Derilerin stoklandığı loş, havasız tabakhanenin, başlangıçta burnumun ve beynimin içine kadar işleyen pis kokusuna, sonraları ben de alışmıştım. Babamın tabaklamayı neredeyse iki kişilik işçinin yapacağından daha iyi şekilde yaptığını bilen patronunun torpiliyle oralarda durur, hayranlıkla babamın kuvvetini seyrederdim. Kokudan ve pislikten ziyade, çocukların köpek dışkısı toplayıp tabakhaneye aceleyle getirmesi beni çok rahatsız eder, az harçlık karşılığında yaptıkları bu pis işi düşündükçe kendimden utanırdım, aynı babamın da kendinden utandığı gibi. Kim bilir belki de o yüzden, babam bu çocukları gördükçe yaptığı işten hiç şikâyet etmiyor, hatta onların bu pis işi yapmasından duyduğu rahatsızlık ve utanç onu daha da işine bağlıyordu.
Annemin her Cumartesi giysilere değil de bu defa bize mikropmuşuz gibi bakıp meyhaneye yolcu etmesiyle neredeyse koşarak gittiğimiz yere ulaşınca, bu sefer burnumuza gelen has zeytinyağı ve rakı kokuları ikimizi de coşturur, ben de Saniye Abla’yı göreceğim diye düşünürken kulaklarıma kadar kızarırdım.
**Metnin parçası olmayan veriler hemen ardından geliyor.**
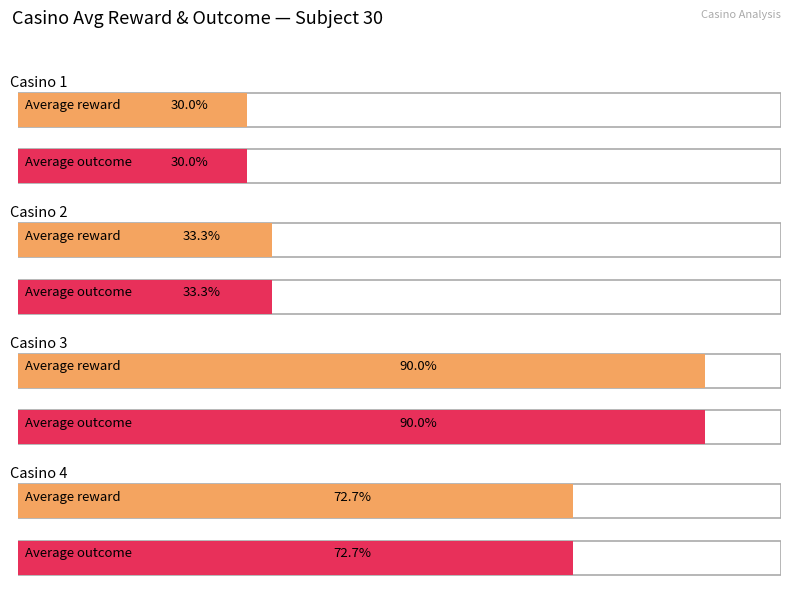

Is the value of avg_outcome_numeric at 1 greater than the value of avg_reward at 1?

No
Sayesinde erken uyanmıştım düşlerimde. Arnavut Saniye Abla’nın beyaz göğsünde parıldayan altınları, hafif kumral, hep sabun kokan saçları, bol kirpikli yeşil gözleri ile masamıza getirdiği; enginar, Çerkez tavuğu, biberli lor turşusu beni benden alır, uyanışı engellemenin elimde olmadığını düşünürdüm. “More bir gün sana pırasalı bürekte yapıcam,”, derken göçün yüzüne verdiği gölgeyi ortadan kaldıramasa da, ilk aşkımın billur sesi uzun yıllar kulaklarımda kaldı.
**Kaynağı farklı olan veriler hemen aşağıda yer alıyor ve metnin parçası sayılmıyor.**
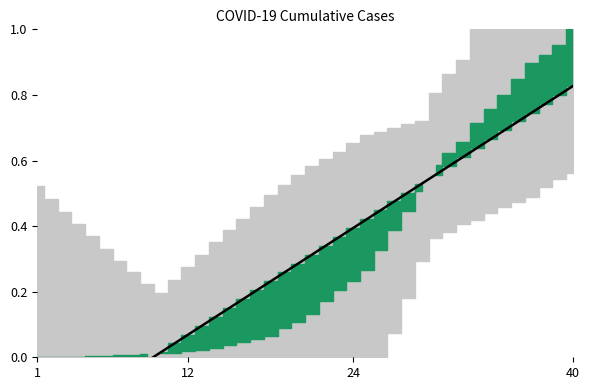

True or false: there are more than 1 points higher than both neighbors.

False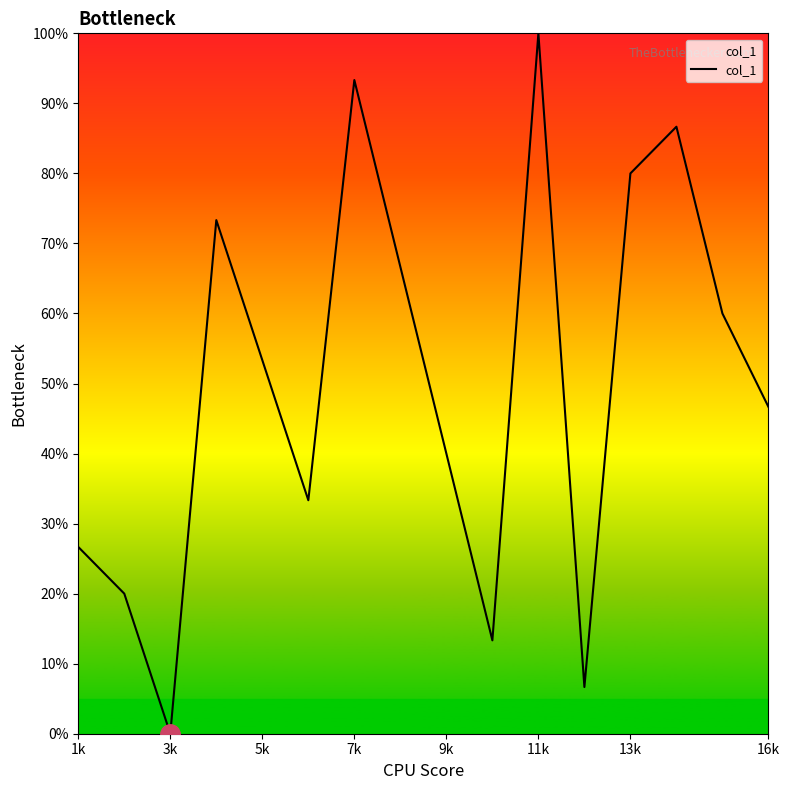

What is the difference between the maximum and minimum values?

100.0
Gene bir gün meşe ağacından cevizler düşmeye, güneş kırıklar halinde akşamüstü babamın koltuğuna ulaşmaya başlarken birazdan akşam olacak sevinciyle salona girdiğim vakit, bu defa erken gördüm babamı. Beyaz mis kokan çarşaflı çekme koltukta, bakışlarının ışığı sönmüş, yüzü gölgelenmiş, artık tanıyamadığı ve bundan sonra da tanıyamayacağı bir sürü insan başında, ruhu çekilmiş gibi yatarken. “Kaç kere ‘Çık,’ dedim o tabakhaneden, kaç kere ‘Meyhaneye gitme,’ dedim oğlumu da yoldan çıkarırken, kaç kere ayrılık getirecek diye, ‘Şu ceviz ağacını keselim,’ dememe rağmen beni hiç dinlemedi, çarpıldık işte,” diye feryat eden yüzü, acı yerine öfkeden kızarmıştı annemin. Bana birden yabancılaşmış bu kadın sesi kulaklarımda çınlarken hiç ağlamadım, ağlayamadım. Karşısında bana aynadan baktığı gibi baksın diye süngerle köpükledim her gün babamın yüzünü, tıraşını ben yaptım, onu başkası kesmesin diye… Ama tanıtamadım kendimi nafile. Tanıyamadı beni. Ne bir ses ne de bir bakış vardı artık onda. Kan beyninde donduğu gibi, hayatını da dondurmuştu, hem de hiç haber vermeden, birdenbire.
Bir gün annem ceviz ağacını kestirdi biz ayrılmayalım diye, bir gün tabakhaneleri ilçeyi pisletiyor diye, çok da görünmez bir yere taşıdılar. Bir gün Saniye Abla’nın orospu olduğunu duydum ve bir gün tabakhanenin olduğu yerde, köpeklerin sadece dışkıları ile yalnız kaldığını işittim. Memleketim gölgesiz, kahkahasız ve coşkusuz kepenklerini indiriverdi benim gözümde.